[Given exercise A] In the listing, write out the stretch from the line containing "Venice: 09:10 -> none" through the end of the listing, leaving out the pictures.

[Source text]
●The more budgets are cut and taxes increased, the weaker an economy becomes.
●Austerity is the government’s method for widening the gap between rich and poor, which leads to civil disorder.
●Until the 99% understand the need for federal deficits, the upper 1% will rule.
●To survive long term, a monetarily non-sovereign government must have a positive balance of payments.
●Those, who do not understand the differences between Monetary Sovereignty and monetary non-sovereignty, do not understand economics.
Exclusive: IMF, EU clash over Greece’s bailout prospects
By Dina Kyriakidou and Lesley Wroughton
ATHENS/WASHINGTON | Wed Sep 26, 2012 9:59am EDT
(Reuters) – Greece’s international lenders are at loggerheads over how to solve Athens’ debt crisis, threatening more trouble for the euro as the IMF demands European governments write off some of the Greek debt they hold.
“The problem is not between the IMF and Athens, it’s between the IMF and the EU,” one Greek official said. Already facing an electoral backlash over bailouts and austerity, EU leaders do not relish IMF proposals that they swallow tens of billions of euros of losses on their holdings of Greek government bonds.
Greece remains deeply in debt. Being monetarily non-sovereign (they have no sovereign currency), Greece has no source of incoming funds, with which to pay their debts. So my question is: Why would anyone have lent them money, and why would these lenders have expected to be paid?
They remind me of the U.S. banks that gave mortgages to people with insufficient income to pay the mortgage – with one difference. The U.S. banks didn’t care. They immediately sold the mortgages to Fannie Mae et al who bundled the mortgages into securities rated AAA (by the crooked bond rating agencies), and sold them to the crooked big banks, who in turn sold them to unsuspecting investors, who believed the AAA rating. Lenders to Greece weren’t that clever.
The Fund, brought in for its expertise, global financial firepower and reputation for imposing fiscal discipline, is for its part keen to protect the hard-earned credibility it put on the line by joining in a bailout package that set Greece a target of cutting its deficit to under 120 percent of GDP by 2020.
If there is an agency in the world, that has less economic expertise than the IMF, I’ve yet to hear about it. This is a group that thinks the treatment for anemia is to apply leeches. They insist debtor nations stop creating the money needed to pay their debts, and instead borrow more money, to go deeper into debt.
I can’t imagine who gave the IMF “credibility,” but this organization has been a disaster, with no redeeming characteristics. Loans to monetarily non-sovereign, indebted governments only exacerbate their debt situation, and Monetarily Sovereign nations don’t need loans. So what good is the IMF?
German Finance Minister Wolfgang Schaeuble, whose own creditor government has been concerned at slippage in Greece’s efforts to cut spending and raise taxes, gave a rare public hint of IMF concerns last week: “You should ask around about what the mood is like in the IMF,” he told reporters in Berlin, “In having to deal constantly with these European problems and the repeated failure of the Europeans to meet agreed targets.”

[Available records]
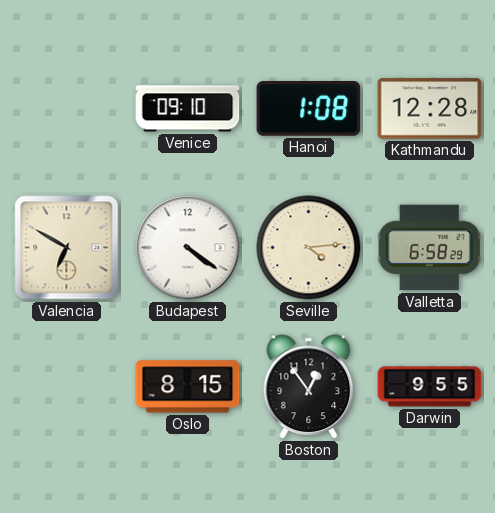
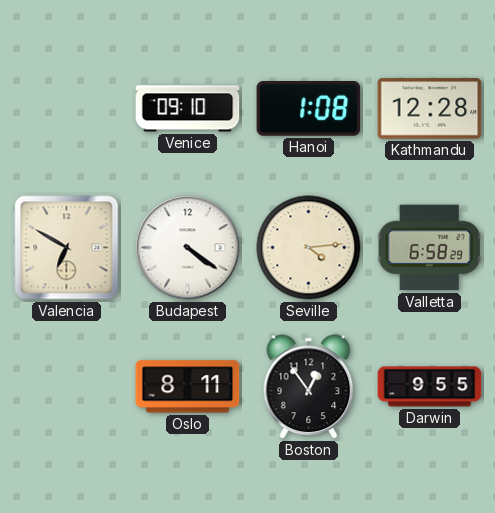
Oslo: 8:15 -> 8:11
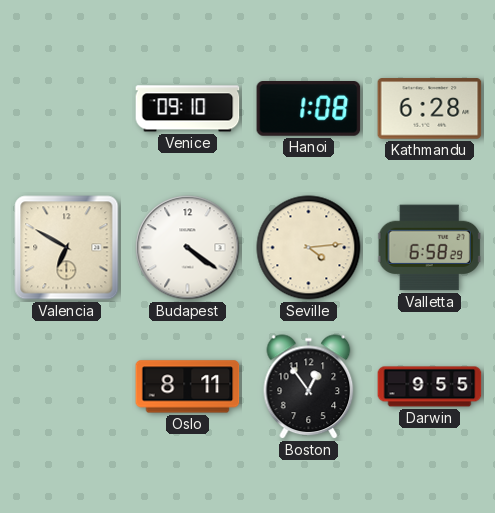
Kathmandu: 12:28 -> 6:28
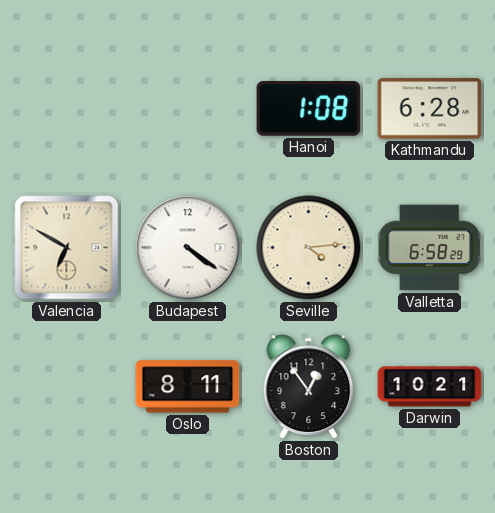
Venice: 09:10 -> none
Darwin: 9:55 -> 10:21
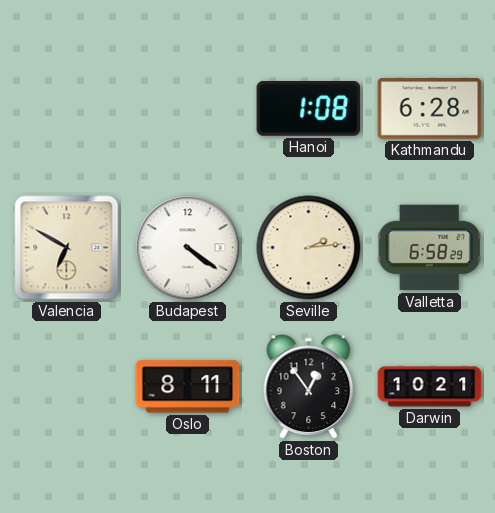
Seville: 4:14 -> 2:14
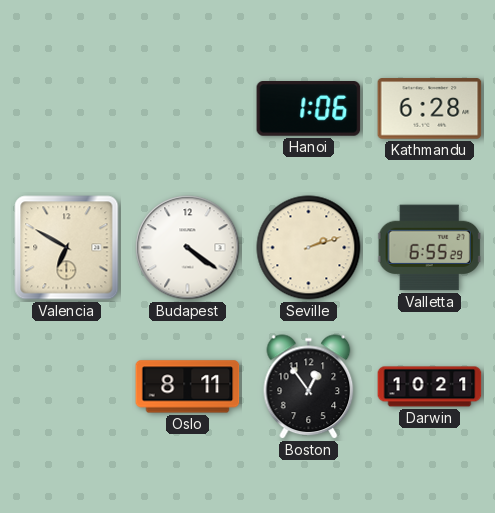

[Given exercise B] Give again, word for word, the stretch of the Greece bailout text from "Exclusive: IMF, EU" through "debt they hold.".

[Full solution A]
Venice: 09:10 -> none
Darwin: 9:55 -> 10:21
Seville: 4:14 -> 2:14

[Full solution B]
Exclusive: IMF, EU clash over Greece’s bailout prospects
By Dina Kyriakidou and Lesley Wroughton
ATHENS/WASHINGTON | Wed Sep 26, 2012 9:59am EDT
(Reuters) – Greece’s international lenders are at loggerheads over how to solve Athens’ debt crisis, threatening more trouble for the euro as the IMF demands European governments write off some of the Greek debt they hold.